_WHAT THIS TASK INVOLVES_
Reproduce the following material exactly, including every line.

◆ ◆ ◆ ◆ ◆ ◆ ◆

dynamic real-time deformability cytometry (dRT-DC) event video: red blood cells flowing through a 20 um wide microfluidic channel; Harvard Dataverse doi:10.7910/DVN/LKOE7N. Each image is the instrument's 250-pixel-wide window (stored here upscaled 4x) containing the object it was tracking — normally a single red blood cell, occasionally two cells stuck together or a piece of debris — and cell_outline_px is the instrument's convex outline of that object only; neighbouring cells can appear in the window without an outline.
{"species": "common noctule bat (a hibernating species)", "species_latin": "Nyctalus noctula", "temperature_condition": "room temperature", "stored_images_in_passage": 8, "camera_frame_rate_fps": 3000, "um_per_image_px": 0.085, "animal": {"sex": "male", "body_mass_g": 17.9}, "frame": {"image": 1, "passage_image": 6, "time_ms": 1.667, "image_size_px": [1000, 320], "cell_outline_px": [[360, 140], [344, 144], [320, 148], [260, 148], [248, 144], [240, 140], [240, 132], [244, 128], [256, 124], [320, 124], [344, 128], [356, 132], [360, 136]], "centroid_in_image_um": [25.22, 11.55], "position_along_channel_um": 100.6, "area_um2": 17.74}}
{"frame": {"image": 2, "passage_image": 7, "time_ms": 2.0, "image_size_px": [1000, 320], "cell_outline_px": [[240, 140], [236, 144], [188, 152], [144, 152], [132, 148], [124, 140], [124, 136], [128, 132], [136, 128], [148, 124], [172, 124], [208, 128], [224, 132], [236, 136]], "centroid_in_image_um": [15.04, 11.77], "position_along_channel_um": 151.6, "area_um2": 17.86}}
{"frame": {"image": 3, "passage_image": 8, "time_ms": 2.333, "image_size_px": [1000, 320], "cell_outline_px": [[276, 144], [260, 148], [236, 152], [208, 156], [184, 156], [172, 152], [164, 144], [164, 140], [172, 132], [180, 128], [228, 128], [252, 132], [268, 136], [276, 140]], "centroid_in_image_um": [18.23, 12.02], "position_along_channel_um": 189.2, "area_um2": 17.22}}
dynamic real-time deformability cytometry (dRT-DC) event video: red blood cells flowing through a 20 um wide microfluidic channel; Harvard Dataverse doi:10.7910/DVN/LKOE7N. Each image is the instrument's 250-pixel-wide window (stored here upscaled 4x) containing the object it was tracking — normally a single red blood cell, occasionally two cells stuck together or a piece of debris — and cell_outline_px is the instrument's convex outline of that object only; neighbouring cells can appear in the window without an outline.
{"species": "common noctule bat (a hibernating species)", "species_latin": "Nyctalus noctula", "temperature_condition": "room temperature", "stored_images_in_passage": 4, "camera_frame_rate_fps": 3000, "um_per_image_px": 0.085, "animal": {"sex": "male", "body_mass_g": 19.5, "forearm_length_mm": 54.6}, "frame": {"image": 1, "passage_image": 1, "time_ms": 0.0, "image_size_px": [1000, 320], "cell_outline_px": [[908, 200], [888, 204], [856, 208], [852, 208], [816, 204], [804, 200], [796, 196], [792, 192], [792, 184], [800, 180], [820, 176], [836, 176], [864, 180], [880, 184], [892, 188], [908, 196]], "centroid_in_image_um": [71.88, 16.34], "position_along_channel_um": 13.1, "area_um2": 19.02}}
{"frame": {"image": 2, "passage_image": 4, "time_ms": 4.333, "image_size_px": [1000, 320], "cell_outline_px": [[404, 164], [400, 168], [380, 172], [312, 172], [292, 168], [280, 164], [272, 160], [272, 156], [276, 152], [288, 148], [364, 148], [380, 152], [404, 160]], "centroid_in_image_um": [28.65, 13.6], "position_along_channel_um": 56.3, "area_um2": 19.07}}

◆ ◆ ◆ ◆ ◆ ◆ ◆

_RESULT OF THIS EXERCISE_
dynamic real-time deformability cytometry (dRT-DC) event video: red blood cells flowing through a 20 um wide microfluidic channel; Harvard Dataverse doi:10.7910/DVN/LKOE7N. Each image is the instrument's 250-pixel-wide window (stored here upscaled 4x) containing the object it was tracking — normally a single red blood cell, occasionally two cells stuck together or a piece of debris — and cell_outline_px is the instrument's convex outline of that object only; neighbouring cells can appear in the window without an outline.
{"species": "common noctule bat (a hibernating species)", "species_latin": "Nyctalus noctula", "temperature_condition": "room temperature", "stored_images_in_passage": 8, "camera_frame_rate_fps": 3000, "um_per_image_px": 0.085, "animal": {"sex": "male", "body_mass_g": 17.9}, "frame": {"image": 1, "passage_image": 6, "time_ms": 1.667, "image_size_px": [1000, 320], "cell_outline_px": [[360, 140], [344, 144], [320, 148], [260, 148], [248, 144], [240, 140], [240, 132], [244, 128], [256, 124], [320, 124], [344, 128], [356, 132], [360, 136]], "centroid_in_image_um": [25.22, 11.55], "position_along_channel_um": 100.6, "area_um2": 17.74}}
{"frame": {"image": 2, "passage_image": 7, "time_ms": 2.0, "image_size_px": [1000, 320], "cell_outline_px": [[240, 140], [236, 144], [188, 152], [144, 152], [132, 148], [124, 140], [124, 136], [128, 132], [136, 128], [148, 124], [172, 124], [208, 128], [224, 132], [236, 136]], "centroid_in_image_um": [15.04, 11.77], "position_along_channel_um": 151.6, "area_um2": 17.86}}
{"frame": {"image": 3, "passage_image": 8, "time_ms": 2.333, "image_size_px": [1000, 320], "cell_outline_px": [[276, 144], [260, 148], [236, 152], [208, 156], [184, 156], [172, 152], [164, 144], [164, 140], [172, 132], [180, 128], [228, 128], [252, 132], [268, 136], [276, 140]], "centroid_in_image_um": [18.23, 12.02], "position_along_channel_um": 189.2, "area_um2": 17.22}}
dynamic real-time deformability cytometry (dRT-DC) event video: red blood cells flowing through a 20 um wide microfluidic channel; Harvard Dataverse doi:10.7910/DVN/LKOE7N. Each image is the instrument's 250-pixel-wide window (stored here upscaled 4x) containing the object it was tracking — normally a single red blood cell, occasionally two cells stuck together or a piece of debris — and cell_outline_px is the instrument's convex outline of that object only; neighbouring cells can appear in the window without an outline.
{"species": "common noctule bat (a hibernating species)", "species_latin": "Nyctalus noctula", "temperature_condition": "room temperature", "stored_images_in_passage": 4, "camera_frame_rate_fps": 3000, "um_per_image_px": 0.085, "animal": {"sex": "male", "body_mass_g": 19.5, "forearm_length_mm": 54.6}, "frame": {"image": 1, "passage_image": 1, "time_ms": 0.0, "image_size_px": [1000, 320], "cell_outline_px": [[908, 200], [888, 204], [856, 208], [852, 208], [816, 204], [804, 200], [796, 196], [792, 192], [792, 184], [800, 180], [820, 176], [836, 176], [864, 180], [880, 184], [892, 188], [908, 196]], "centroid_in_image_um": [71.88, 16.34], "position_along_channel_um": 13.1, "area_um2": 19.02}}
{"frame": {"image": 2, "passage_image": 4, "time_ms": 4.333, "image_size_px": [1000, 320], "cell_outline_px": [[404, 164], [400, 168], [380, 172], [312, 172], [292, 168], [280, 164], [272, 160], [272, 156], [276, 152], [288, 148], [364, 148], [380, 152], [404, 160]], "centroid_in_image_um": [28.65, 13.6], "position_along_channel_um": 56.3, "area_um2": 19.07}}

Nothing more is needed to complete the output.